DATA SUPPLIED Block Start

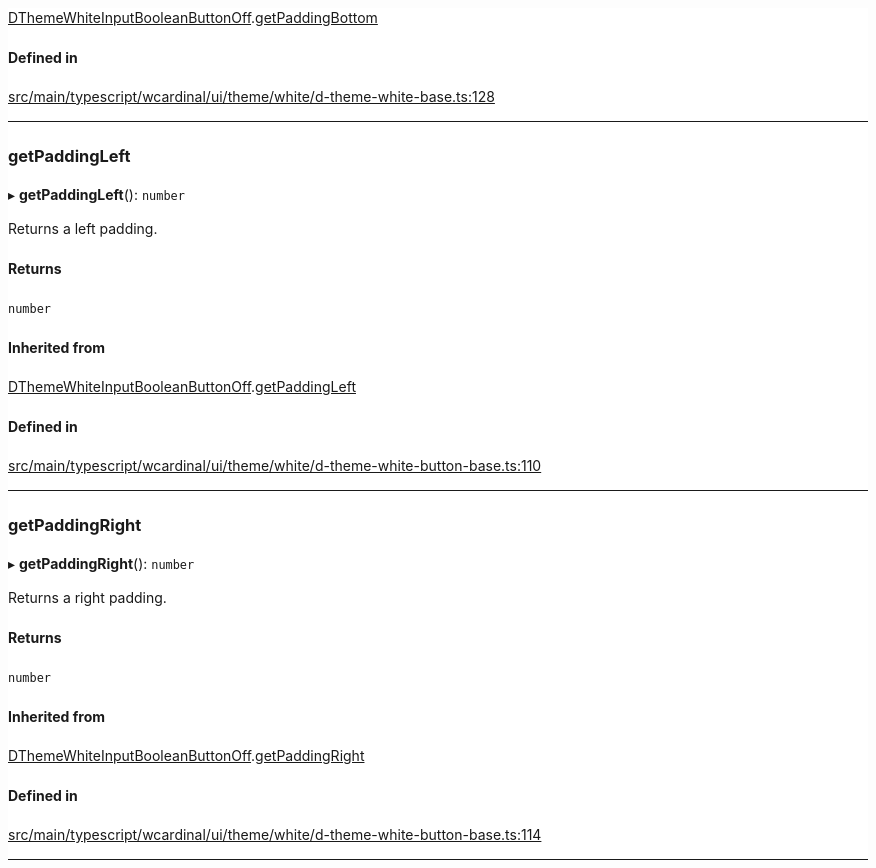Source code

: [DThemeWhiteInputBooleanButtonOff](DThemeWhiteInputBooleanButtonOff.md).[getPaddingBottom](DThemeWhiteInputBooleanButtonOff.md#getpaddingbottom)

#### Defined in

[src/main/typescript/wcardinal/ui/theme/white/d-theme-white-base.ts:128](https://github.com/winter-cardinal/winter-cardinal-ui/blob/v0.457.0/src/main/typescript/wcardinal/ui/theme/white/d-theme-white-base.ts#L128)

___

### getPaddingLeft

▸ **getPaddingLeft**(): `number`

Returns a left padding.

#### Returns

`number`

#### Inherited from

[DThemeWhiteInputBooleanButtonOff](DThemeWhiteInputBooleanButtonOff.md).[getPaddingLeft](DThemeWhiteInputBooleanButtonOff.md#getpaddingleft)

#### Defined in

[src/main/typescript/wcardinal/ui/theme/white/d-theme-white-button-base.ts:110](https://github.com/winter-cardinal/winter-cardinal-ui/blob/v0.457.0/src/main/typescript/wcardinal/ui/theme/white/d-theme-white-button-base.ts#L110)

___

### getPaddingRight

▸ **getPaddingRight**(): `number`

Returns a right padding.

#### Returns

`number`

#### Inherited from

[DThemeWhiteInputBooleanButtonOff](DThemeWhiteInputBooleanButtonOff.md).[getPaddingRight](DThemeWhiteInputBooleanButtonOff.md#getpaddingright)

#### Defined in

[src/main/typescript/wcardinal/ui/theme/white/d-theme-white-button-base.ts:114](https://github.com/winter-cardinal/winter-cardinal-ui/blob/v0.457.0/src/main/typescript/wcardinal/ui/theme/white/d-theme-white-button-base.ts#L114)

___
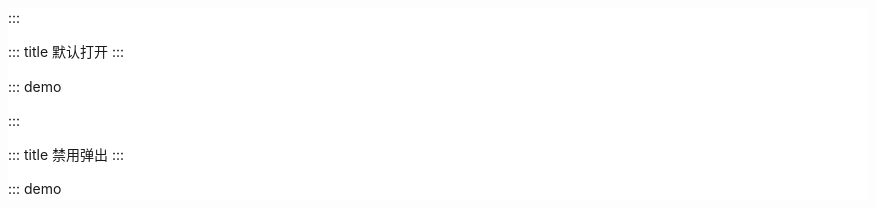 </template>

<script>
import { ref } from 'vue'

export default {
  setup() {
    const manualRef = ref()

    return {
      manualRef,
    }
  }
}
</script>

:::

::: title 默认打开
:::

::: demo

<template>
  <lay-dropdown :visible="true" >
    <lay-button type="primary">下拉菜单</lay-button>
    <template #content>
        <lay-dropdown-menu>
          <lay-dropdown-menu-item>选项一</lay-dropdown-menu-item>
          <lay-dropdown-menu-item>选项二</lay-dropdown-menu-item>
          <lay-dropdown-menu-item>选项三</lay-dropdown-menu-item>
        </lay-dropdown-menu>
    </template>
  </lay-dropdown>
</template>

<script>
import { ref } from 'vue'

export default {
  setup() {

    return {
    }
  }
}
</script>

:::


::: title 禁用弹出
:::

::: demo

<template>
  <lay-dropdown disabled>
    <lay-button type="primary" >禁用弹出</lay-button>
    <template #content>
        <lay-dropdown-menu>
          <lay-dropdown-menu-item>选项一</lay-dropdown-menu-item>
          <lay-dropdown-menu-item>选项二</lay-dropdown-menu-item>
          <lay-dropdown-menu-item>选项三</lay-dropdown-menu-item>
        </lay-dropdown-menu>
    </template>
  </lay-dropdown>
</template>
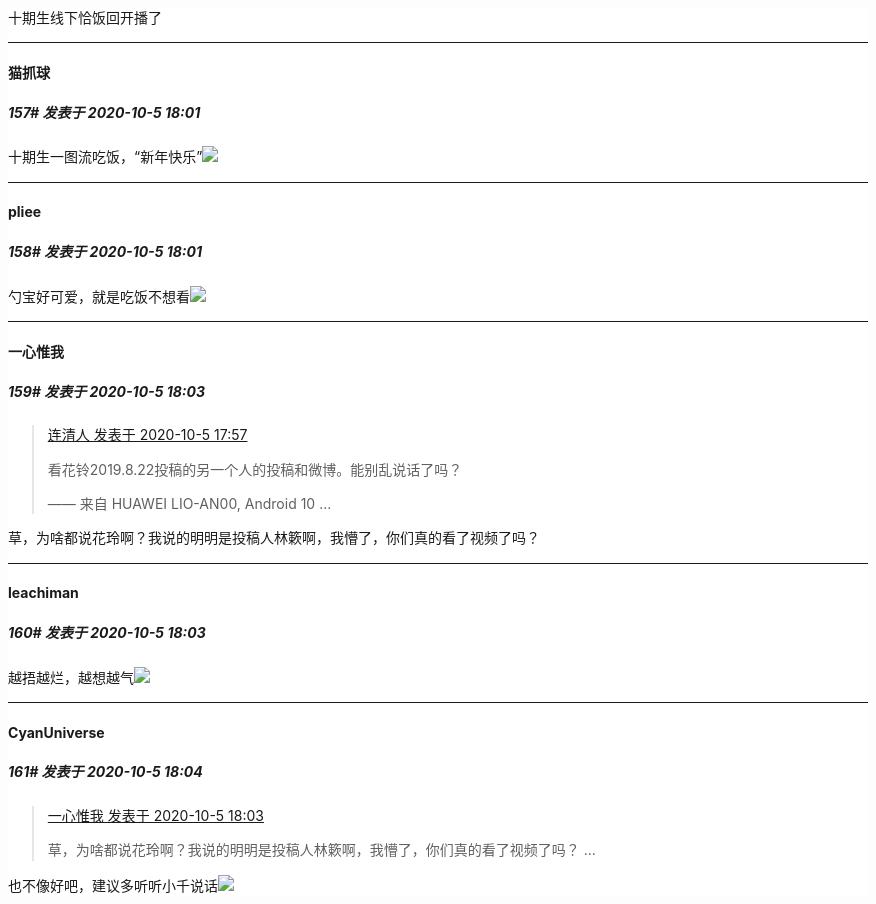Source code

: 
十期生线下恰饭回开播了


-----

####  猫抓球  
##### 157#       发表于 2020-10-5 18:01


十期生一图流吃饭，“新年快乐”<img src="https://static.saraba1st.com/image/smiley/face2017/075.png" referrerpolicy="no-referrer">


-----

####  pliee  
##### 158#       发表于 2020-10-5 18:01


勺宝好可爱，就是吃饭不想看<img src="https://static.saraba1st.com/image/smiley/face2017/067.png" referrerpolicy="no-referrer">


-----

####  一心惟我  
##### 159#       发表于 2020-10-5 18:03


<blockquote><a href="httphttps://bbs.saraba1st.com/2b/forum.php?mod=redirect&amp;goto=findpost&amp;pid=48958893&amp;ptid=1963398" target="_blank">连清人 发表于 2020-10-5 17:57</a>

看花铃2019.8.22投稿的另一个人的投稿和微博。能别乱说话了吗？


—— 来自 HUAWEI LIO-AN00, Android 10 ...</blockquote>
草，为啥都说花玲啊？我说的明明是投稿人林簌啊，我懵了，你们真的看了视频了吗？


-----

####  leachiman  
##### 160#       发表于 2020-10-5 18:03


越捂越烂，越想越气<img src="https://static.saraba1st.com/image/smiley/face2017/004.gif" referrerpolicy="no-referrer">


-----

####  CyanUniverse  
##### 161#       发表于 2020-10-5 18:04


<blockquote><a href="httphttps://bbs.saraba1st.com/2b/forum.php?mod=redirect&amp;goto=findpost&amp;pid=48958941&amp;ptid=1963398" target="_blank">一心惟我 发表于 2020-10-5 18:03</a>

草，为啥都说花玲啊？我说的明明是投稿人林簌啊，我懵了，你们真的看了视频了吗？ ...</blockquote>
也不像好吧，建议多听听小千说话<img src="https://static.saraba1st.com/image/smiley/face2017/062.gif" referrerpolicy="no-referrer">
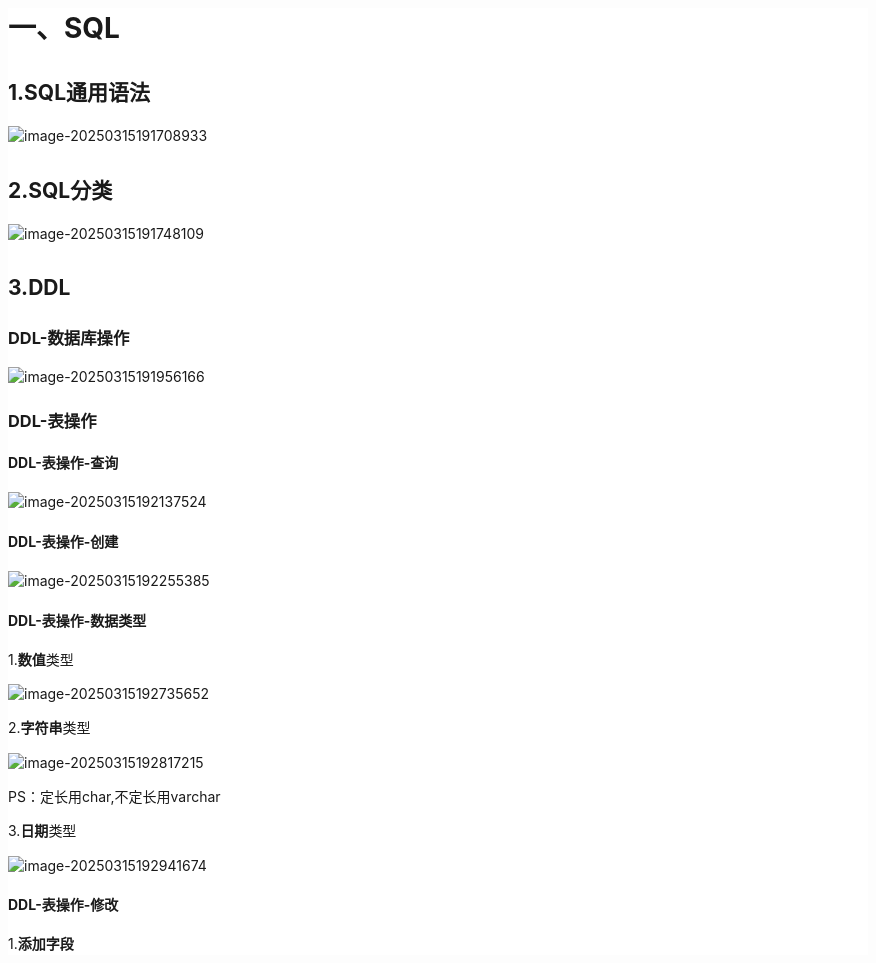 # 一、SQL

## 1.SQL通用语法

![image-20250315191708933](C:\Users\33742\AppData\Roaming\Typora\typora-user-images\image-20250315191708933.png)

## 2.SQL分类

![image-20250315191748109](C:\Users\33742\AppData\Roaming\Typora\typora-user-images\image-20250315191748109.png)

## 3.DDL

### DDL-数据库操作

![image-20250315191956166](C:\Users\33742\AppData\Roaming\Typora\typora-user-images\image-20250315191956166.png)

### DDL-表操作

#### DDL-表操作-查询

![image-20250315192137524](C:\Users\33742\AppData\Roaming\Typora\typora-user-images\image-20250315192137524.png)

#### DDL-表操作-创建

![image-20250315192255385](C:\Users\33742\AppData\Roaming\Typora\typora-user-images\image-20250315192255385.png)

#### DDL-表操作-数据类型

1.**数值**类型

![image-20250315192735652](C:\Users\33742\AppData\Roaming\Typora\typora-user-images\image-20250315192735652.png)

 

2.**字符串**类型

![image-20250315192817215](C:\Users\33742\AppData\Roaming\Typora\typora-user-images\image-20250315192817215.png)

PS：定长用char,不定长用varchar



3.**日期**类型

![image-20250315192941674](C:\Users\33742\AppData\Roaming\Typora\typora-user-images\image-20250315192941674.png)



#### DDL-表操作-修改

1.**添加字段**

DATA SUPPLIED Block End

[TASK STATEMENT]:
Go through the records above and copy every line holding the word "number".

[ANSWER SECTION]:
▸ **getPaddingLeft**(): `number`
`number`
▸ **getPaddingRight**(): `number`
`number`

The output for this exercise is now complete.